◆ 文書の抜粋:
2.2.1 新岐阜への直通——田神線経由か徹明町経由か

 徹明町交差点の配線変更により、美濃町線列車を新岐阜まで運行できるようにすれば、初期投資が少なく、しかも既存の車両を流用できるので、よりよい選択肢たりえた可能性はある。

 しかし、徹明町交差点において配線変更を行うには、地元商店街及び道路管理者の同意を得なければならない。同交差点に空間余地は乏しく、工事費は少ないながら、実現可能性となると心許ない。

 さらには、徹明町経由では所要時間が数分延伸するうえ、路上混雑に巻きこまれるため定時性の確保が難しい。また、長良北町方面・忠節方面とあわせ3系統の列車が輻輳するため、線路容量が不足するという懸念も残る。

◆ 提示された記録:
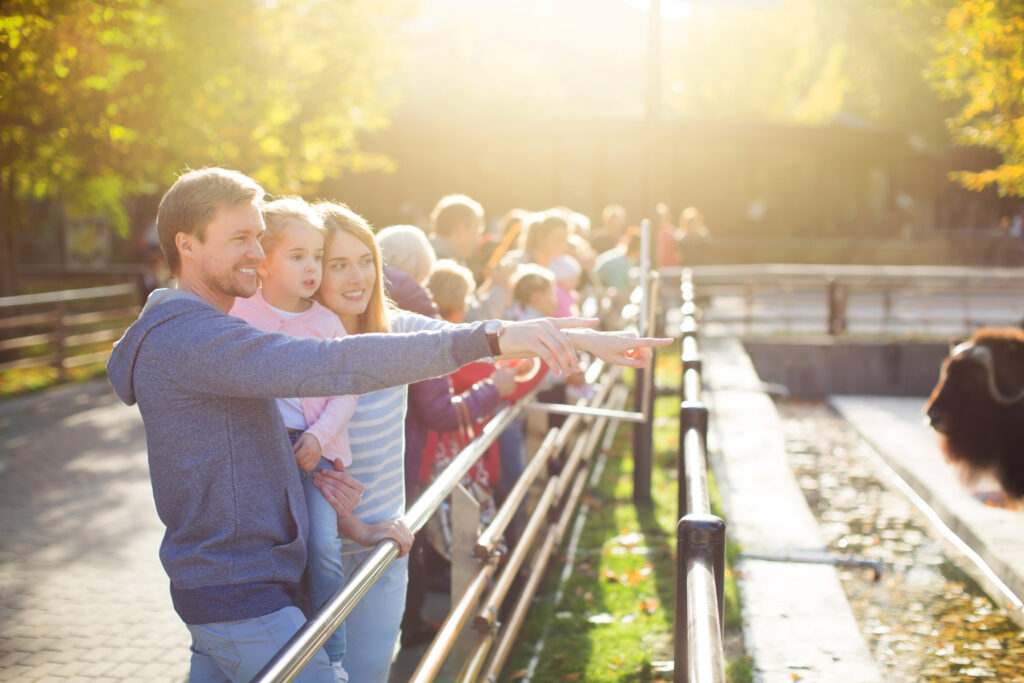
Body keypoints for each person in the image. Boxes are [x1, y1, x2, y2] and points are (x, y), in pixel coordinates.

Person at [107, 167, 661, 683]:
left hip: (246, 586)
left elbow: (262, 451)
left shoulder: (206, 329)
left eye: (259, 237)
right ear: (187, 244)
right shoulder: (196, 339)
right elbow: (334, 364)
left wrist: (351, 524)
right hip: (239, 594)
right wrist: (499, 339)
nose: (257, 252)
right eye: (240, 239)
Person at [313, 202, 671, 681]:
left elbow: (481, 337)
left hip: (384, 545)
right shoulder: (293, 346)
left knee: (369, 672)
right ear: (311, 270)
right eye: (338, 264)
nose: (357, 276)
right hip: (317, 546)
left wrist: (588, 342)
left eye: (365, 261)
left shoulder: (397, 328)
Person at [228, 198, 406, 681]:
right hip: (265, 457)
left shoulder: (335, 325)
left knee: (321, 544)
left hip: (320, 458)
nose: (312, 268)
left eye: (318, 258)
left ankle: (330, 652)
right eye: (333, 263)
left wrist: (317, 438)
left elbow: (347, 391)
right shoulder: (241, 314)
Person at [428, 194, 513, 321]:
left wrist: (491, 282)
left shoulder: (432, 255)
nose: (478, 239)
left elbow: (471, 304)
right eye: (477, 231)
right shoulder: (445, 267)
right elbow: (475, 321)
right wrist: (500, 286)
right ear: (461, 228)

◆ 目標:
文書の抜粋をもとに、次の問いに答えよ。
(a) 徹明町交差点で配線変更を行うには、誰の同意が必要か。
(b) 配線変更で美濃町線列車を新岐阜まで運行する案では、何を流用できるとされているか。
(c) 徹明町経由で3系統の列車が輻輳すると、どのような懸念が残るか。
記録は使わなくてよい。

◆ 演習結果:
(a) 地元商店街及び道路管理者
(b) 既存の車両
(c) 線路容量が不足するという懸念